Neurons play important roles in processing and transmitting information. They do this through the synapses, or synaptic connections, that connect them with each other. Your baby is born with over 50 trillion synapses and, by age one, he will have more than 1,000 trillion synapses! Some experts have estimated that this is like having a computer with a 1 trillion bit-per-second processor. That is some impressive thinking ability!

A typical neuron fires or sends information to other neurons 5 to 50 times every second. The more signals sent between two neurons, the stronger the neural connection grows.

These connections and the increased activity they enable, make possible faster and more complicated patterns of thought – the very patterns associated with gifted children. Unlocking your child’s gifted potential comes down to stimulating these patterns during optimal windows of growth.

Synaptic Pruning

Your baby’s experiences determine which neural connections are formed and strengthened, and which are weakened and discarded. This process is called synaptic pruning, meaning that with each new experience and each remembered event or fact, his brain’s physical structure is slightly re-wired.

The resulting networks of connections, in turn, influence his abilities to sense, act, communicate, compute, and, overall, make sense of and interact with his world. And although synaptic pruning will continue throughout his lifetime, most of it occurs during early childhood, before he turns four! Thus his experiences – especially those in the first three years –will strongly influence what neural pathways form; what habits, traits and competencies (both good and bad) are created; and what these mean for his future. Thus, we can safely say that babies are hard wired to learn.

Still, your baby’s experiences will have a profound influence on what learning transpires. Either your baby’s environment or experiences will spontaneously alter his brain architecture, or you will. You are the key decision maker about his environment, and your child needs your attention. Because it’s only when you watch and listen to your child that you are able to recognize when your child is ready to learn, and provide the right support at the optimal time. If you are watching and listening, you will not only recognize when your child is ready to learn, but you’ll also be better able to spot problems as they arise and to address them speedily.

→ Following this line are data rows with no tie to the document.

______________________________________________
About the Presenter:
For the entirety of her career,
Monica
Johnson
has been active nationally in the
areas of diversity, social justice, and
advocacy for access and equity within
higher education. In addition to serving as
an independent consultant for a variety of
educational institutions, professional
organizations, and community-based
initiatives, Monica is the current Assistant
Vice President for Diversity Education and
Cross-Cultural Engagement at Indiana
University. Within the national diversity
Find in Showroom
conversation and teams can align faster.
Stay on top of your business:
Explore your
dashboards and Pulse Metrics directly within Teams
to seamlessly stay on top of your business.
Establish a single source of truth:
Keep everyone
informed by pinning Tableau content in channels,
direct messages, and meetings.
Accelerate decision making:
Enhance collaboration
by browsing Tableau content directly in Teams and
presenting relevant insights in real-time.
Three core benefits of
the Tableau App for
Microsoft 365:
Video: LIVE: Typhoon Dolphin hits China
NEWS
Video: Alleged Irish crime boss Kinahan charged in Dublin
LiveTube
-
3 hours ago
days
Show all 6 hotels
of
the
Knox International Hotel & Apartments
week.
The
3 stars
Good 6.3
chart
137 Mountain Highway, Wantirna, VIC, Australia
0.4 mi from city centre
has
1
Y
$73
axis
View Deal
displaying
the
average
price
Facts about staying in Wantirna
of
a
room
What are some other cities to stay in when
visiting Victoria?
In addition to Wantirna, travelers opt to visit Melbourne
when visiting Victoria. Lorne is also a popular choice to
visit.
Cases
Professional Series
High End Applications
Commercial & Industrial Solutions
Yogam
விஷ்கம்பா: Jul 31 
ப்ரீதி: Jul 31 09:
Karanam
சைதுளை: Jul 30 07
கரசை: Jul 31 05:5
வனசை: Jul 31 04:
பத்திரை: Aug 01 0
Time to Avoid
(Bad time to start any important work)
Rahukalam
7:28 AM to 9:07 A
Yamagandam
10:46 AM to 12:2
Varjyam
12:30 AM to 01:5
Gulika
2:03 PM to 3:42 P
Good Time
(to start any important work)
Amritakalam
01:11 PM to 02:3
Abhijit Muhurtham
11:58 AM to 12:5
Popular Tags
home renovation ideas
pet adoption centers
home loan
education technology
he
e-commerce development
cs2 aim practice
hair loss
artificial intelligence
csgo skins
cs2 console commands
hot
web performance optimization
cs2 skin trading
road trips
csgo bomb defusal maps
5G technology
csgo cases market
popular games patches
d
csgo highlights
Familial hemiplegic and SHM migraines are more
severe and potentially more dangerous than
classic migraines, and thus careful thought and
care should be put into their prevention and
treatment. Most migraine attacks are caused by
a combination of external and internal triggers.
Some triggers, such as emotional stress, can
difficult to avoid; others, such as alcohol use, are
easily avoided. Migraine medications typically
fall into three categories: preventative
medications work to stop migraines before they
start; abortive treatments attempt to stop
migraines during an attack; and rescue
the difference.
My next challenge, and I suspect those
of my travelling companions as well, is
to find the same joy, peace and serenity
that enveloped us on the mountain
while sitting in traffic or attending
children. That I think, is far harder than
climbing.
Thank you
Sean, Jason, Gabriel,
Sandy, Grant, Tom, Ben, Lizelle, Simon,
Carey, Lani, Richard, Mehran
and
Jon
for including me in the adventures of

After researching children with reading problems, The National Institute of Health’s Child Development and Behavioral Branch found that a 12-year-old child needed four to five times as much intervention time as a 5-year-old with similar reading problems in order to address the issues. Early intervention is the key to successful remediation.

There is Only One You

Unless you’re cloned, it takes an egg and a sperm to make a child. And it takes two parents to raise one. That means you have to be there so that you can bond with your child and support his needs. You are your child’s touchstone. Even more than that: Your baby sees you, the parent, as part of himself – he doesn’t think of you as a separate person. Instead, you are his appendage.

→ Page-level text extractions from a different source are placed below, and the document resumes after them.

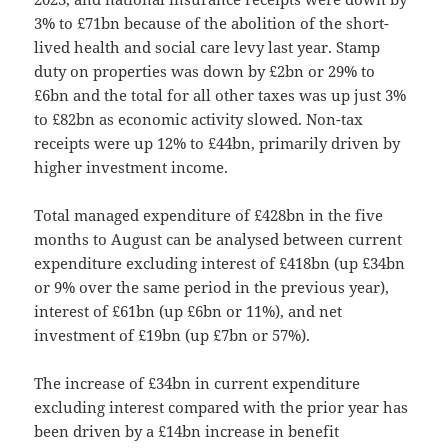
3% to £71bn because of the abolition of the short-
lived health and social care levy last year. Stamp
duty on properties was down by £2bn or 29% to
£6bn and the total for all other taxes was up just 3%
to £82bn as economic activity slowed. Non-tax
receipts were up 12% to £44bn, primarily driven by
higher investment income.
Total managed expenditure of £428bn in the five
months to August can be analysed between current
expenditure excluding interest of £418bn (up £34bn
or 9% over the same period in the previous year),
interest of £61bn (up £6bn or 11%), and net
investment of £19bn (up £7bn or 57%).
The increase of £34bn in current expenditure
excluding interest compared with the prior year has
been driven by a £14bn increase in benefit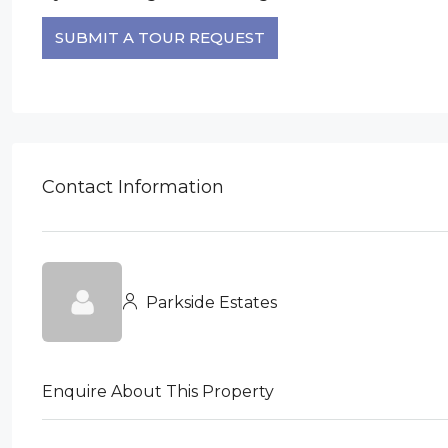
SUBMIT A TOUR REQUEST
Contact Information
Parkside Estates
Enquire About This Property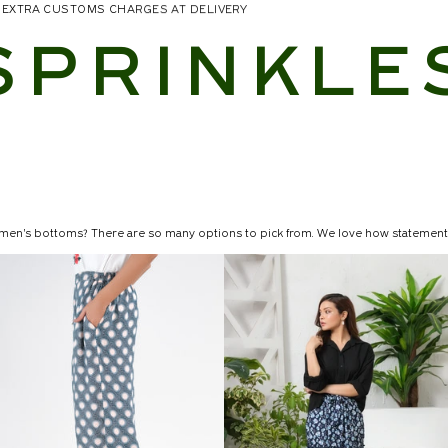
NO EXTRA CUSTOMS CHARGES AT DELIVERY
SPRINKLE
men's bottoms? There are so many options to pick from. We love how statement
ir your favorite tops and t-shirts with
 silhouettes. From perfectly fitted formal pants to fashionable wide-legged trouser
es, and materials, we have something to improve whatever appearance you may h
n's tops to create a new look every time. Sprinkles women's bottoms will redefi
hey are an excellent loungewear alternative when you don't want to wear somethin
the stylish look for summer days. Pocket pants are really useful for doing errands
ally long and flowing. They are often composed of layers of light materials such a
irts are designed from materials that will lie flat. This style works best with fabr
skirt or a pleated skirt to upgrade your look. Dress the skirt down with an ove
 Floral Print Skirt! For a relaxed daytime appearance, pair with a shirt and sneak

As indicated earlier, every experience, including simple acts of love, kindness, bonding and touch, as well as the ways you stimulate him (by playing with him, talking to him, reading to him, and so on) influence the way your child’s brain grows. In fact, you can enhance your child’s intelligence and cognitive development simply through the environment you create and the way you interact with your child. In her book, The Handbook of Child Psychology, Florence Goodenough says that parents can impact their child’s I.Q. (a measure of intelligence) by 20 to 40 percent.